>>>

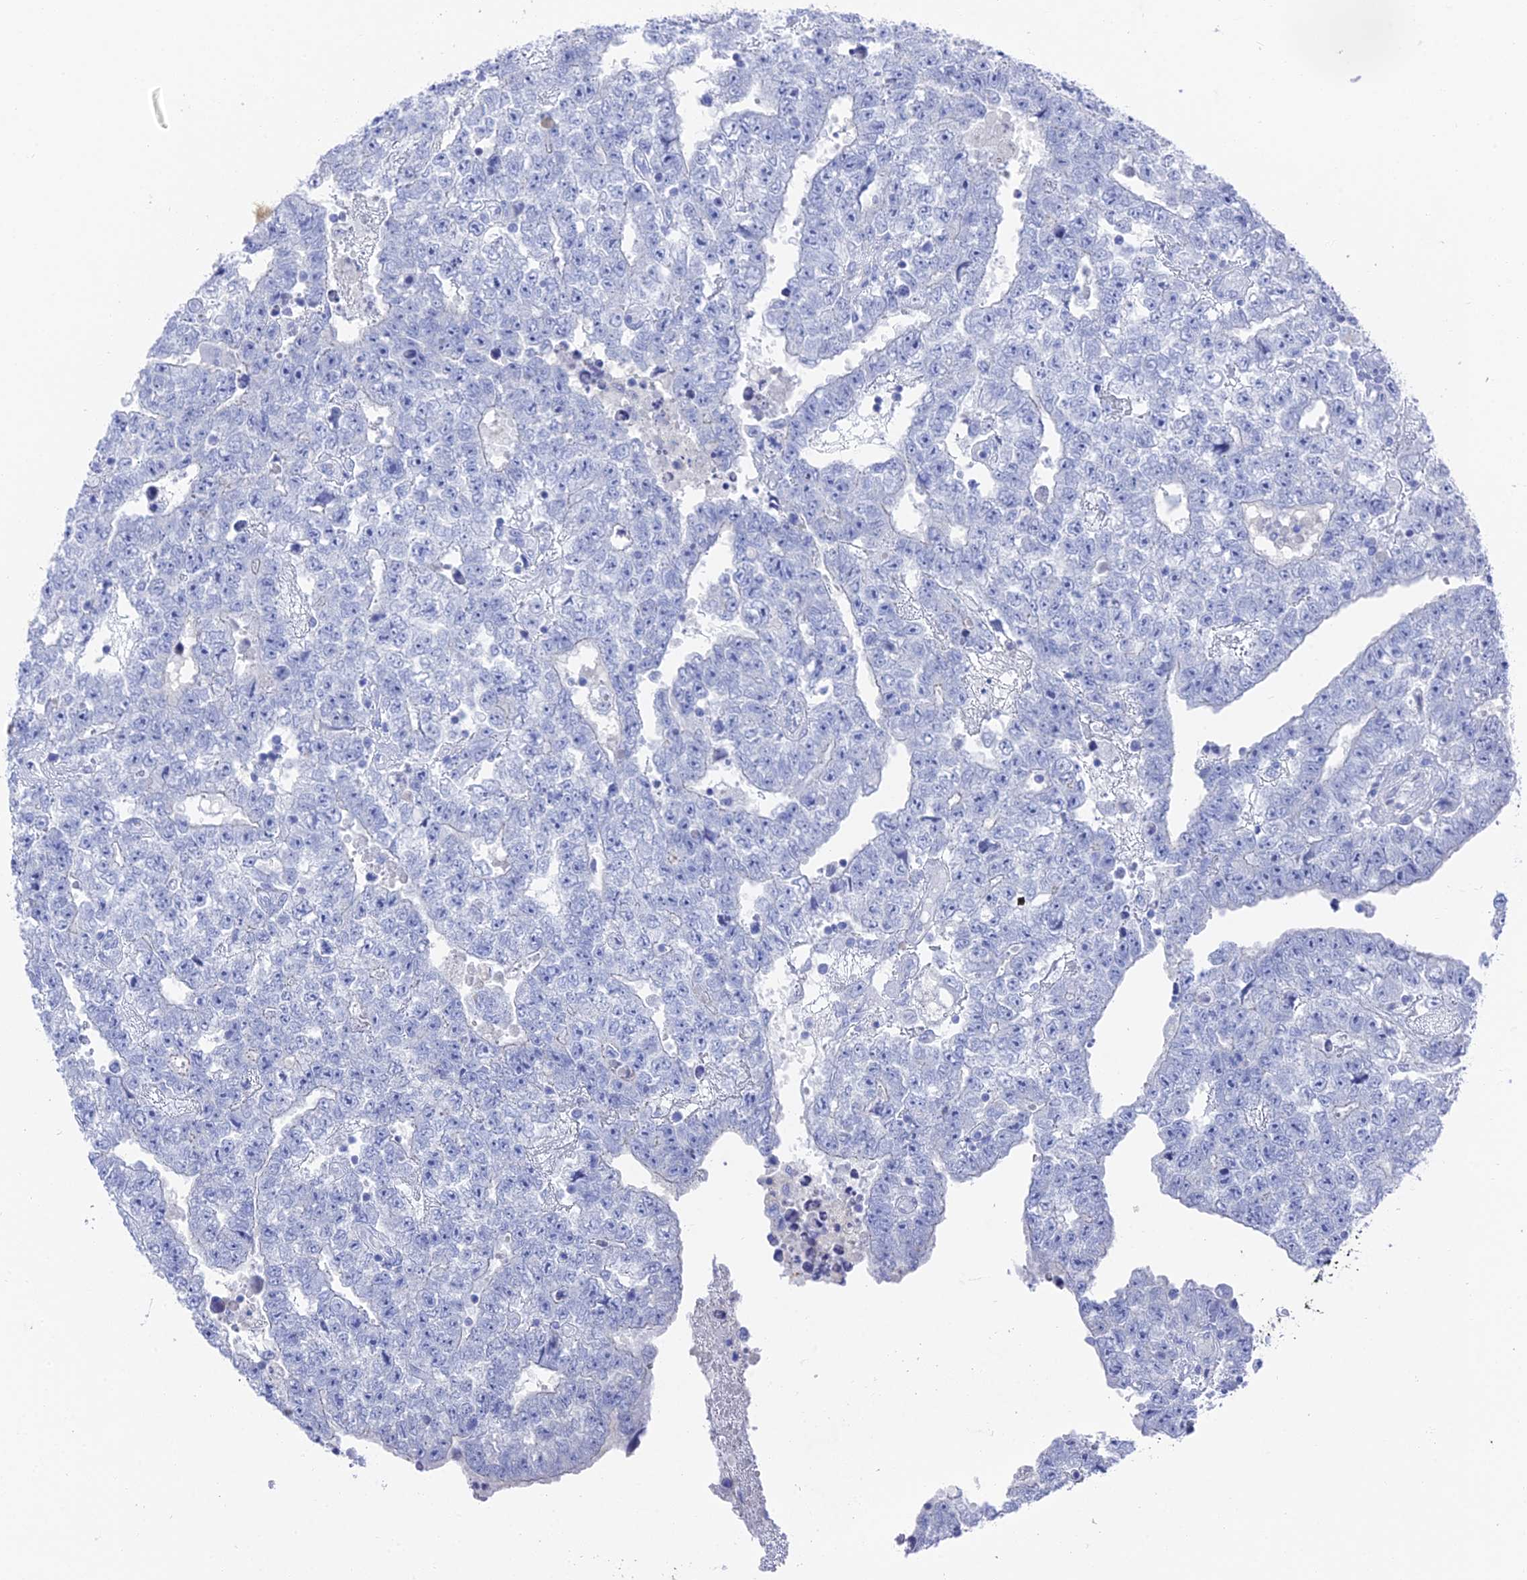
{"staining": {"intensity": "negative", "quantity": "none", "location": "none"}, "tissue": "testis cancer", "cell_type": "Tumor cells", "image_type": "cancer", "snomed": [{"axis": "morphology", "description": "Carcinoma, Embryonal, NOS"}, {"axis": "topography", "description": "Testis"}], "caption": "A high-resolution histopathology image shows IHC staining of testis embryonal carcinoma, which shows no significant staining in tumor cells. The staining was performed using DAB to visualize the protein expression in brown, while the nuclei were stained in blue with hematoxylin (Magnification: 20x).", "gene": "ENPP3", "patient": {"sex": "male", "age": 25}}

<<<
>>>

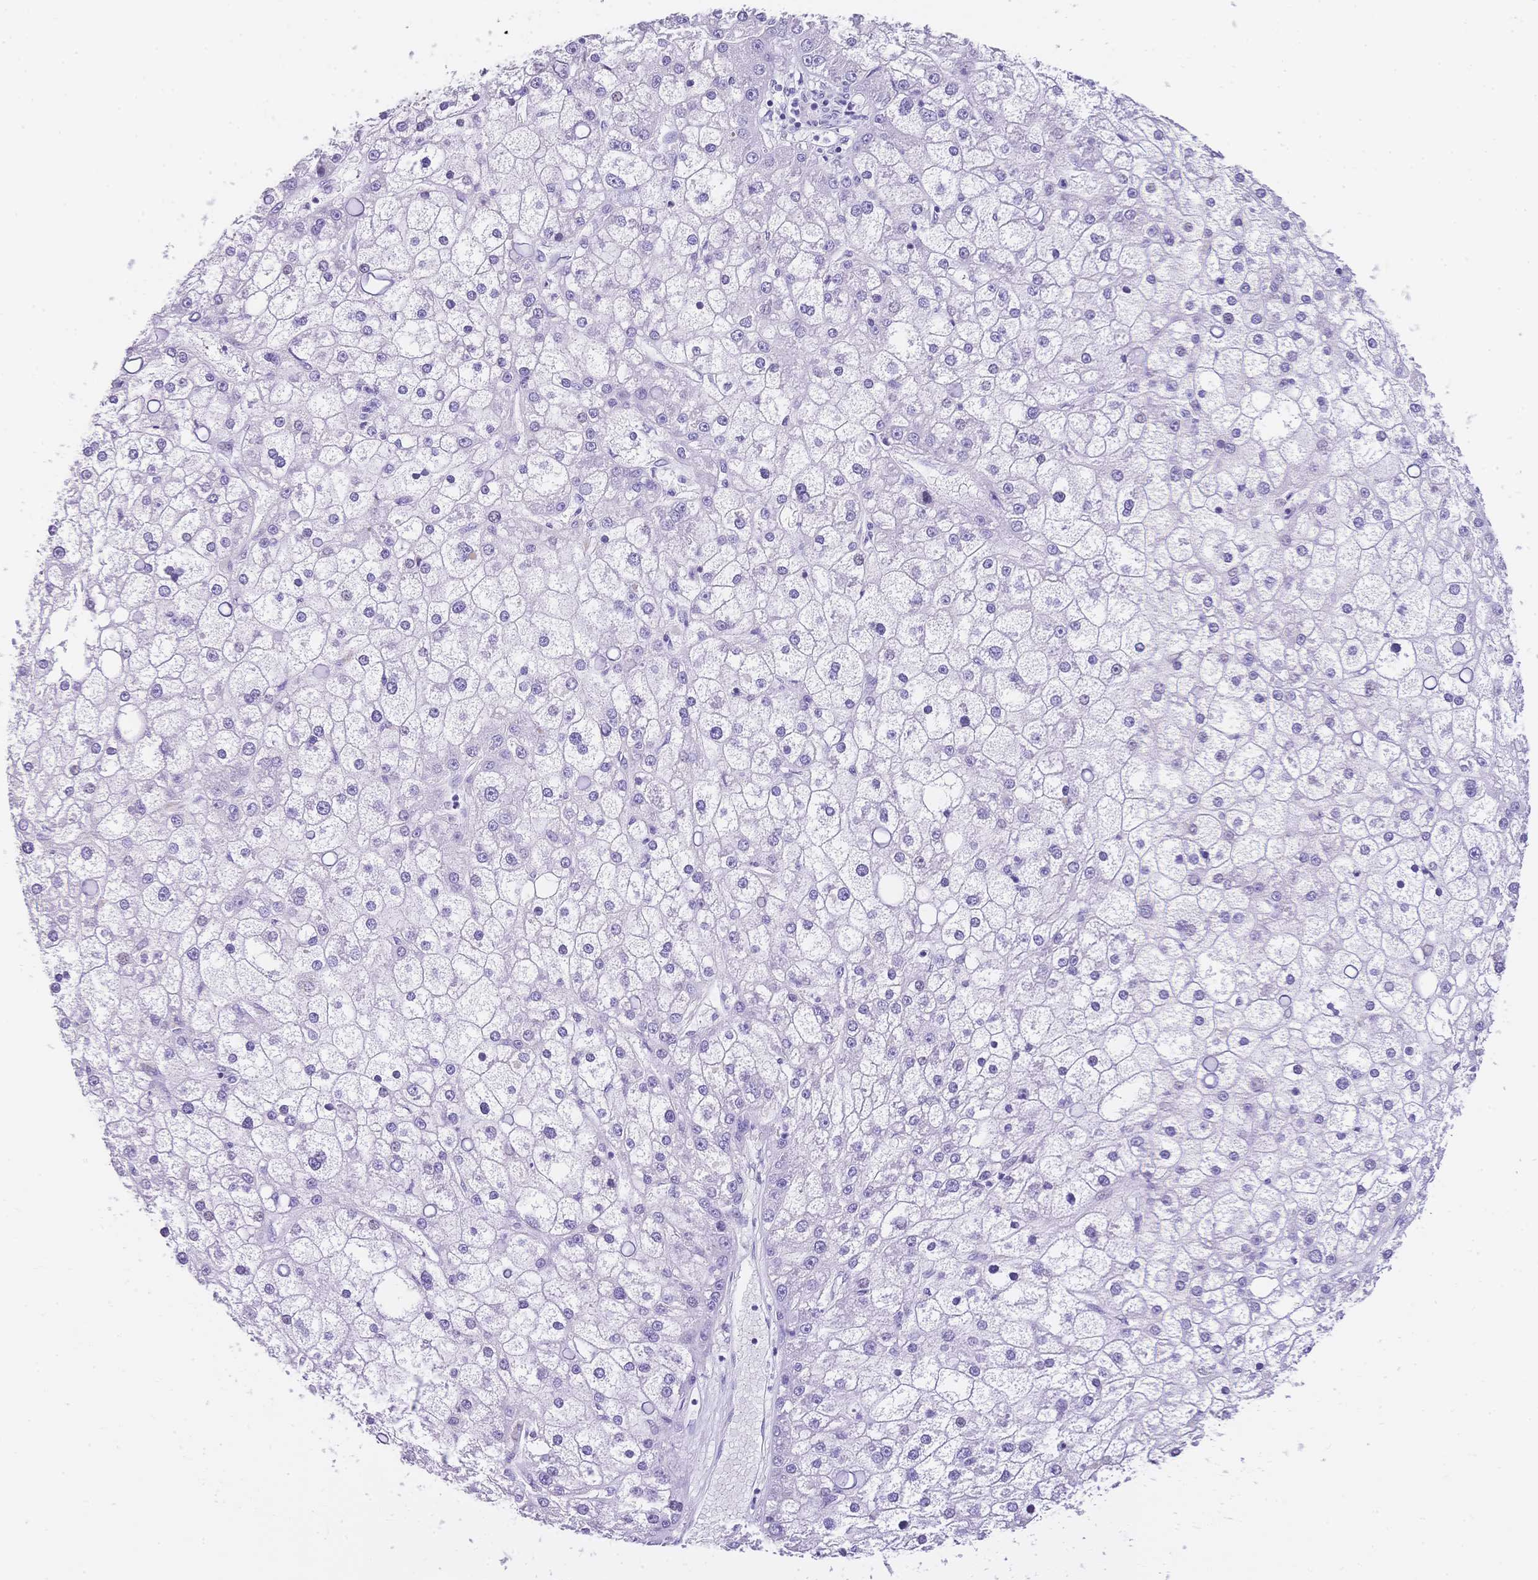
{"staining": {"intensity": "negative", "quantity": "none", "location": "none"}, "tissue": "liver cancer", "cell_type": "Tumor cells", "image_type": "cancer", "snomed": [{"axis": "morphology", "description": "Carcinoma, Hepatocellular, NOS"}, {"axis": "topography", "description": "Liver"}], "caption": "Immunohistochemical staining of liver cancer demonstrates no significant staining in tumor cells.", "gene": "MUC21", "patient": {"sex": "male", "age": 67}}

<<<
>>>

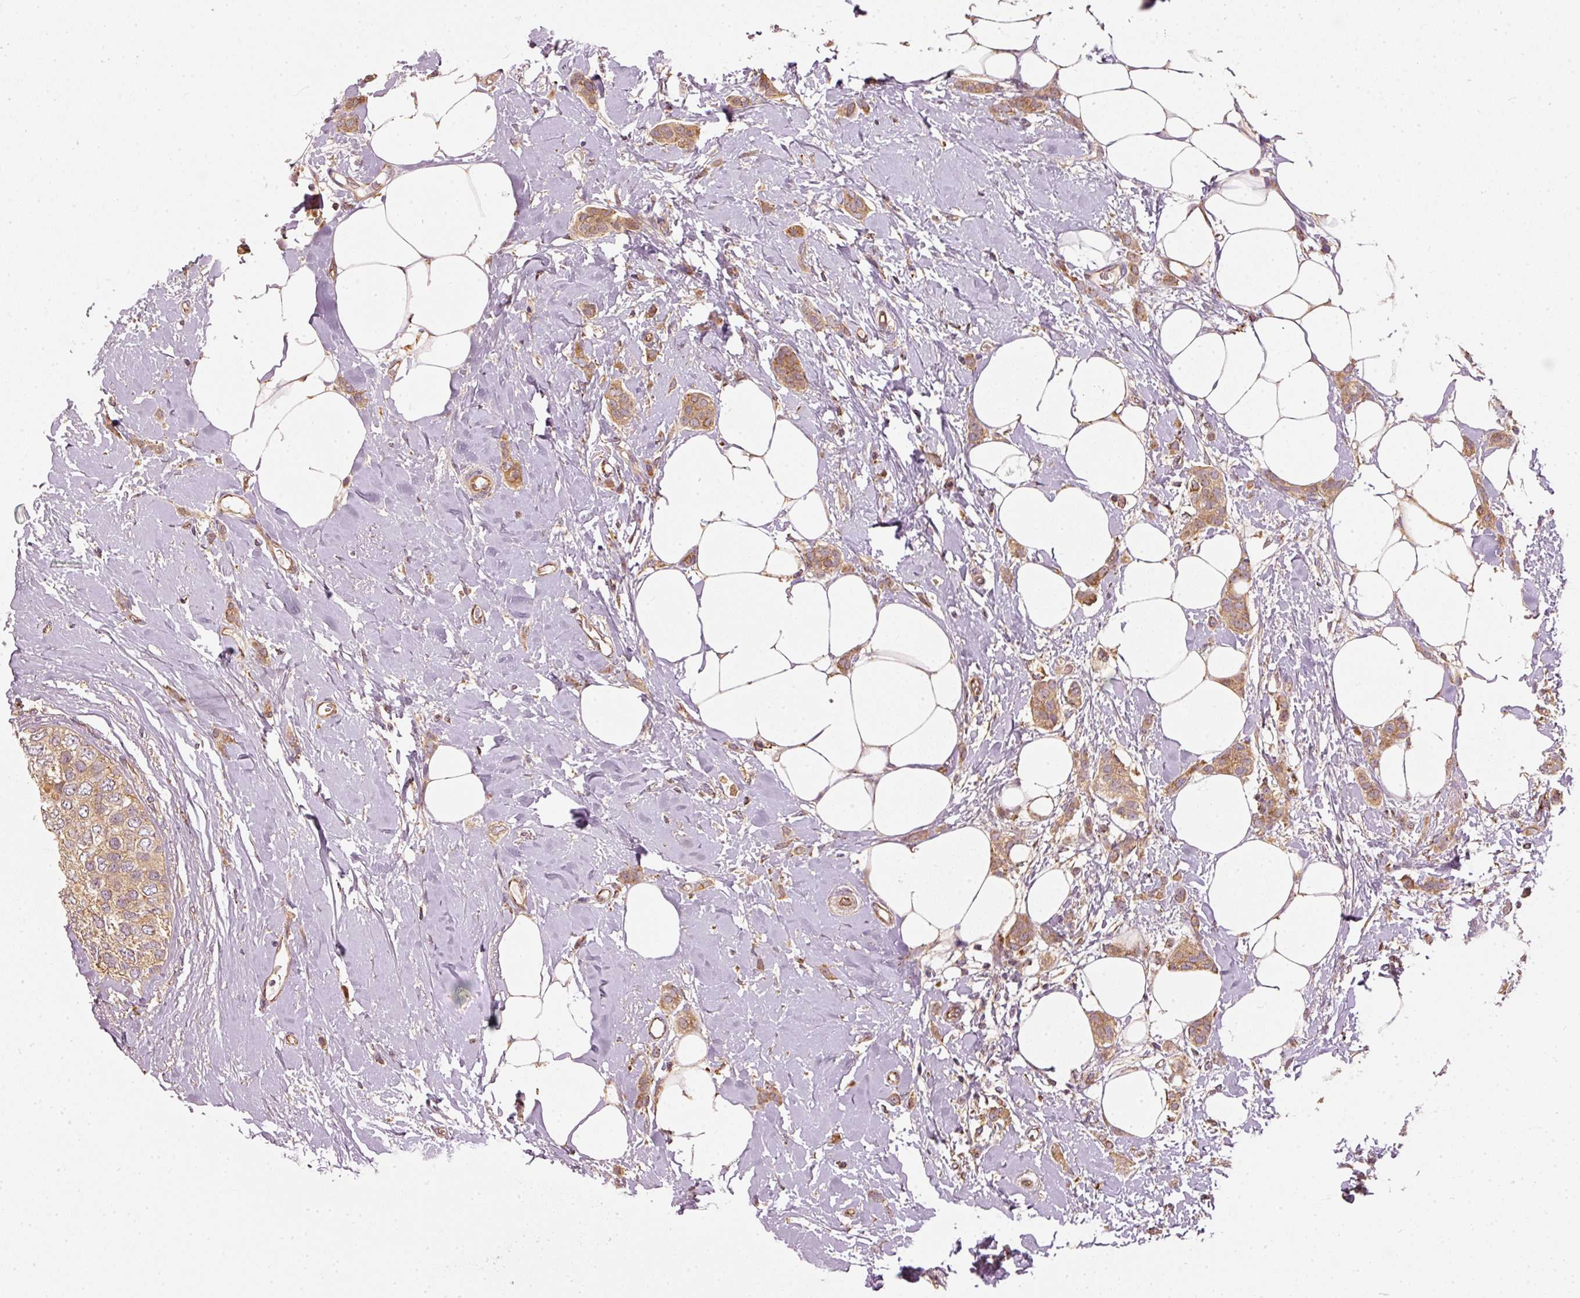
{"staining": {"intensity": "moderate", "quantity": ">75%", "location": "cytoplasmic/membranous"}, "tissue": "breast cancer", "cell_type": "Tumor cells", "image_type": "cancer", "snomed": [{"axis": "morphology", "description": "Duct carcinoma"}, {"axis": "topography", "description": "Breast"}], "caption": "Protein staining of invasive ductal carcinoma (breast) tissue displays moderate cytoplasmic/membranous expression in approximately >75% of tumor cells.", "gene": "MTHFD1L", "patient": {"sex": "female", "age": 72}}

<<<

What you have to do —
Write out each line of the data that holds the string "none".

Exercise response —
{"staining": {"intensity": "negative", "quantity": "none", "location": "none"}, "tissue": "testis cancer", "cell_type": "Tumor cells", "image_type": "cancer", "snomed": [{"axis": "morphology", "description": "Carcinoma, Embryonal, NOS"}, {"axis": "topography", "description": "Testis"}], "caption": "A high-resolution histopathology image shows IHC staining of testis embryonal carcinoma, which shows no significant staining in tumor cells. The staining was performed using DAB to visualize the protein expression in brown, while the nuclei were stained in blue with hematoxylin (Magnification: 20x).", "gene": "ENPP3", "patient": {"sex": "male", "age": 25}}
{"staining": {"intensity": "negative", "quantity": "none", "location": "none"}, "tissue": "liver cancer", "cell_type": "Tumor cells", "image_type": "cancer", "snomed": [{"axis": "morphology", "description": "Carcinoma, Hepatocellular, NOS"}, {"axis": "topography", "description": "Liver"}], "caption": "Immunohistochemical staining of liver cancer demonstrates no significant staining in tumor cells.", "gene": "MUC21", "patient": {"sex": "male", "age": 67}}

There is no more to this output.